Did I misunderstand your point or , Did you misunderstand your model?
OK. Now I understand. Thank you very much. So could you recommend some book introducing the Pytorch code for lstm?
I am a beginner.
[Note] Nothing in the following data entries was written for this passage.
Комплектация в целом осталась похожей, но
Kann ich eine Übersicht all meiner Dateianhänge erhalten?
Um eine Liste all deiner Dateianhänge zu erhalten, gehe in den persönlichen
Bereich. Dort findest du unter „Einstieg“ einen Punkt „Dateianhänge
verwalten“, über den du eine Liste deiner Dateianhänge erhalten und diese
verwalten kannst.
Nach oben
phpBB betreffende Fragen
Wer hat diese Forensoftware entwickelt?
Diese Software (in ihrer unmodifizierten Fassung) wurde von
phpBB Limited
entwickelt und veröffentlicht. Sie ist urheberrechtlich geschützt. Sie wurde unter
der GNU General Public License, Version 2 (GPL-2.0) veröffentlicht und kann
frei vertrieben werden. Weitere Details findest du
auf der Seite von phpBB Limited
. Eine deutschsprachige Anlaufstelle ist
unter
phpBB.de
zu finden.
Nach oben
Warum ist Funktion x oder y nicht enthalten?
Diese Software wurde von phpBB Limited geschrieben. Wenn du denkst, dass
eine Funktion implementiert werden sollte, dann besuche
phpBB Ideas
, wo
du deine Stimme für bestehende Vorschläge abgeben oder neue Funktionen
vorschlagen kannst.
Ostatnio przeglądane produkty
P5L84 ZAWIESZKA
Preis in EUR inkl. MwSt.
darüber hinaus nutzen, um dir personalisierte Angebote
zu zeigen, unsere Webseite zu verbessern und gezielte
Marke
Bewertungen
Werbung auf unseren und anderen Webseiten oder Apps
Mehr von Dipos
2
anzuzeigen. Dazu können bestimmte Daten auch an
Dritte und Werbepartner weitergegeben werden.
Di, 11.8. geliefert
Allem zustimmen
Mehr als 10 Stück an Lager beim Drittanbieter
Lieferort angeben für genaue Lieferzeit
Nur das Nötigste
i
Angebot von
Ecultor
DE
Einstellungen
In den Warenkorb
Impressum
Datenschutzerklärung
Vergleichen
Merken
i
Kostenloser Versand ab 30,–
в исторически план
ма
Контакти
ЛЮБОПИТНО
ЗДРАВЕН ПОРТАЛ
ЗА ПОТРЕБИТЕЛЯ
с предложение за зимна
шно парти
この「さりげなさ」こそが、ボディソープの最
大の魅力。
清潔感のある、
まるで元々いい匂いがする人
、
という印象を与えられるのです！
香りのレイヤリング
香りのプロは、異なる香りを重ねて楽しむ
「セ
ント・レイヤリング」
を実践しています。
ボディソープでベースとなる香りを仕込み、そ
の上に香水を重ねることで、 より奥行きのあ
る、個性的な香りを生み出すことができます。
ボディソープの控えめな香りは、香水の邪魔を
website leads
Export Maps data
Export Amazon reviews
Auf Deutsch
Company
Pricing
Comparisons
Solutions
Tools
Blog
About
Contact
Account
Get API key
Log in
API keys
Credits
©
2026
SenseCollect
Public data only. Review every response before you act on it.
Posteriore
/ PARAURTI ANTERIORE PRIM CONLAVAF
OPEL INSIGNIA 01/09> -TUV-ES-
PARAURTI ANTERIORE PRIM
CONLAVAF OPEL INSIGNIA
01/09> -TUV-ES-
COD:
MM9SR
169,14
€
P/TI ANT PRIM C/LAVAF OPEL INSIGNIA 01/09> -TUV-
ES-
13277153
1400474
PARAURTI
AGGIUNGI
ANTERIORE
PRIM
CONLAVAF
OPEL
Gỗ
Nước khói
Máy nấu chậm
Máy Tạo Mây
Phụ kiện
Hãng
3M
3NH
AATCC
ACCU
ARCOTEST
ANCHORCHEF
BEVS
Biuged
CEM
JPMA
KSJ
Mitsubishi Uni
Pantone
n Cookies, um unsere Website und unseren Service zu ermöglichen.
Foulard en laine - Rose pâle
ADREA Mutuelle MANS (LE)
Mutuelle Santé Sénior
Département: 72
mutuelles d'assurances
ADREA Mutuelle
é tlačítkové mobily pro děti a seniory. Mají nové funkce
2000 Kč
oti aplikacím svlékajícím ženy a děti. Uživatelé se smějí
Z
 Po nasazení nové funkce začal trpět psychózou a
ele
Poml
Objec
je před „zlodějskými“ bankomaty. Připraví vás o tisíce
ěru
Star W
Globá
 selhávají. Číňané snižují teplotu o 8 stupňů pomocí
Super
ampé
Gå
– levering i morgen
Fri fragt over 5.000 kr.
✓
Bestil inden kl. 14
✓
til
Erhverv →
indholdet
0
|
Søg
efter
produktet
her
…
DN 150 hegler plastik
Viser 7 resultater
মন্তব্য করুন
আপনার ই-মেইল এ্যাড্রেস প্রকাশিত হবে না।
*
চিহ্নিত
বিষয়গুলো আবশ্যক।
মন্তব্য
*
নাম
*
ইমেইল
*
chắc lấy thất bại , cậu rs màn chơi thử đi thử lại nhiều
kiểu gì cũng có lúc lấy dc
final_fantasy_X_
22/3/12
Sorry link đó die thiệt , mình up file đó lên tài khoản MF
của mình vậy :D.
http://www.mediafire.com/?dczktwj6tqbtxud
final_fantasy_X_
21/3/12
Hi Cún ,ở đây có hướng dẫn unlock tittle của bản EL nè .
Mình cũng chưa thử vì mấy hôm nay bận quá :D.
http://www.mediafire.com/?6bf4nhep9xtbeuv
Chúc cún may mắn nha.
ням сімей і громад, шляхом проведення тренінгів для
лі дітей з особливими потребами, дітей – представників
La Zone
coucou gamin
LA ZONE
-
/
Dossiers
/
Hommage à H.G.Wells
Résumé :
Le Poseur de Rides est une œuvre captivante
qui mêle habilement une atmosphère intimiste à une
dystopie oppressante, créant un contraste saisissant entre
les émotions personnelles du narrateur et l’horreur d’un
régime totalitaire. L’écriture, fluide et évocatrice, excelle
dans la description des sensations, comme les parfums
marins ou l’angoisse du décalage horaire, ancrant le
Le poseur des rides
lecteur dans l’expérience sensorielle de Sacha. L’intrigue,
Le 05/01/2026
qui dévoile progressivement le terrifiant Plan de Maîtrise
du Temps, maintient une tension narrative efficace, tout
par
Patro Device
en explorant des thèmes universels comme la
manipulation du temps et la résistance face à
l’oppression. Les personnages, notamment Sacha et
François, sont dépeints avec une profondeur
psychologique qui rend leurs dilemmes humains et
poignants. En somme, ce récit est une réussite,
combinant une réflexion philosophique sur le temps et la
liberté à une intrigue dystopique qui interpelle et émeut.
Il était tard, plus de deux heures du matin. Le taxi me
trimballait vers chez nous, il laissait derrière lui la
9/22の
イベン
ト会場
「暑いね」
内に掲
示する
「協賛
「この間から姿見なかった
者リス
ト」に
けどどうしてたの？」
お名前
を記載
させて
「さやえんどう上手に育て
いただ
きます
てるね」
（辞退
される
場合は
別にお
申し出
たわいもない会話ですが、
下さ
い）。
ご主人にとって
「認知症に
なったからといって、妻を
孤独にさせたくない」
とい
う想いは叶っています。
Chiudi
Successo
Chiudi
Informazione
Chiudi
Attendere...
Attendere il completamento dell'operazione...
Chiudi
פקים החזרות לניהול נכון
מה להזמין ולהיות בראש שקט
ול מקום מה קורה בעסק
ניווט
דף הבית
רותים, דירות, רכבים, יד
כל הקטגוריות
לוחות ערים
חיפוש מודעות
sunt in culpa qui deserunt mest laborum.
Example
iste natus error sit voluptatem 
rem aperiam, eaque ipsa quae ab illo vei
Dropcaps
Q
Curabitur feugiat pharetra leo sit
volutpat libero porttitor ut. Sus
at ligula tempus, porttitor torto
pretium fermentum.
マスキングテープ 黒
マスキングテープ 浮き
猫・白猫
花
When I met programming problems, I spend a lot of time in finding answers on the internet.
Personally, when I face issues, I refer to the Pytorch documentation and search in the discussion forums, and blogs. I haven’t gone through any books so far.
Thank you for your reply.
So the priority of the PyTorch documentation should be guaranteed.